À votre tour

La Grise et

les condoms

Un arrêt d’autobus au coin d’une rue achalandée; tel est le site de prédilection des prostituées locales pour la sollicitation depuis au moins cinq ans dans mon quartier. Je passe devant tous les jours.

Ce soir, en revenant d’une petite course à pied, La Grise y était accotée, à cet arrêt d’autobus. Elle scrutait nerveusement les voitures venant en sa direction, comme toutes les nombreuses fois où je l’ai aperçue depuis des mois.

De toutes les prostituées, c’est la plus vieille, la plus sale et la plus abîmée. Poster girl de l’abus d’héroïne, paraissant plus vieille que les vieilles, vêtements gris déchirés, joues renfoncées, dents grises. Quand je l’ai vue ce soir, je l’ai surnommée La Grise.

Et j’ai eu envie de lui parler.

Moi: « Puis-je vous parler? »

La Grise: « Oui»

Moi: «Cela ne sera pas long. Je sais que vous êtes en train de travailler.»

La Grise : «Je ne travaille pas. Je suis en détox.»

Moi : (je ne comprends pas le lien immédiatement, mais je continue) : «Ah? C’est juste pour vous dire qu’il y a des filles, dans le stationnement de l’église et sur ma rue… il y a des filles qui laissent tomber les condoms par terre.»

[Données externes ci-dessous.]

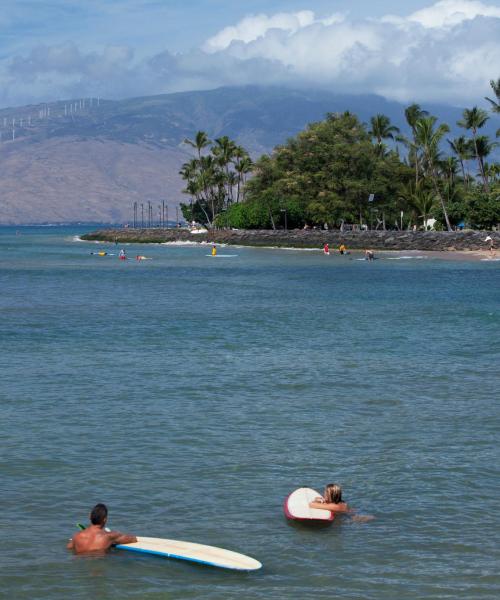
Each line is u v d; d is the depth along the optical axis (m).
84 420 32.75
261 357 48.75
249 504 23.41
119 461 27.27
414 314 72.94
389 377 42.38
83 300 88.06
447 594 17.89
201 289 103.25
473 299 87.00
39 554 19.84
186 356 49.09
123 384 40.22
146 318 70.38
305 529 21.55
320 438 30.33
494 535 21.09
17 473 25.84
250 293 96.75
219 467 26.73
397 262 161.38
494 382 41.00
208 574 18.88
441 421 32.94
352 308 78.56
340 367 45.28
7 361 46.91
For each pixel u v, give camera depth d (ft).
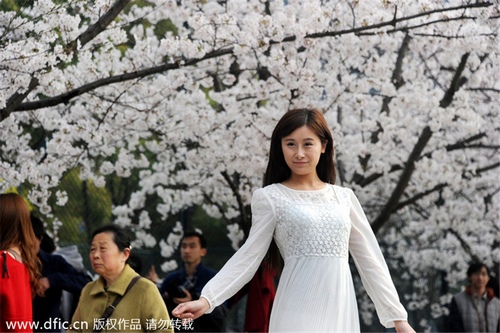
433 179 46.80
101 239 24.89
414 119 43.65
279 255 20.36
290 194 19.27
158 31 44.88
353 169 50.29
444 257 57.00
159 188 49.47
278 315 18.83
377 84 40.11
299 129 19.22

Car, sur ma rue, les clients se stationnent pendant un gros six minutes avec les prostituées, dans le stationnement d’une église ou devant chez moi. Après, ils jettent les condoms par terre. Souvent, j’en retrouve sous les roues de mon auto. Le matin, les enfants, nombreux, passent par là pour se rendre à l’école.

La Grise: «Les condoms? Je le sais. Ça m’écœure. Je l’ai souvent dit aux filles de ne pas faire cela».

Je suis abasourdie et je ne réponds rien.

La Grise, encore : «Je mets des gants et je les ramasse. Elles ne devraient pas faire cela».

Moi, abasourdie : «OK. Merci et Bravo. Ne lâchez pas la détox».

Je repars en trottinant.

La Grise me crie, un sourire dans la voix : « Y’é beau ton chien ».

Je suis rentrée à la maison bouleversée. En menant ma petite vie de famille, ce soir, La Grise m’a hantée. Je sais qu’elle est sur le coin de la rue et qu’elle met sa vie en danger pour un souteneur ou un revendeur de drogue.

Je sais aussi qu’à sa manière, elle protège mes enfants.

Merci, La Grise, et reste en sécurité, toi aussi.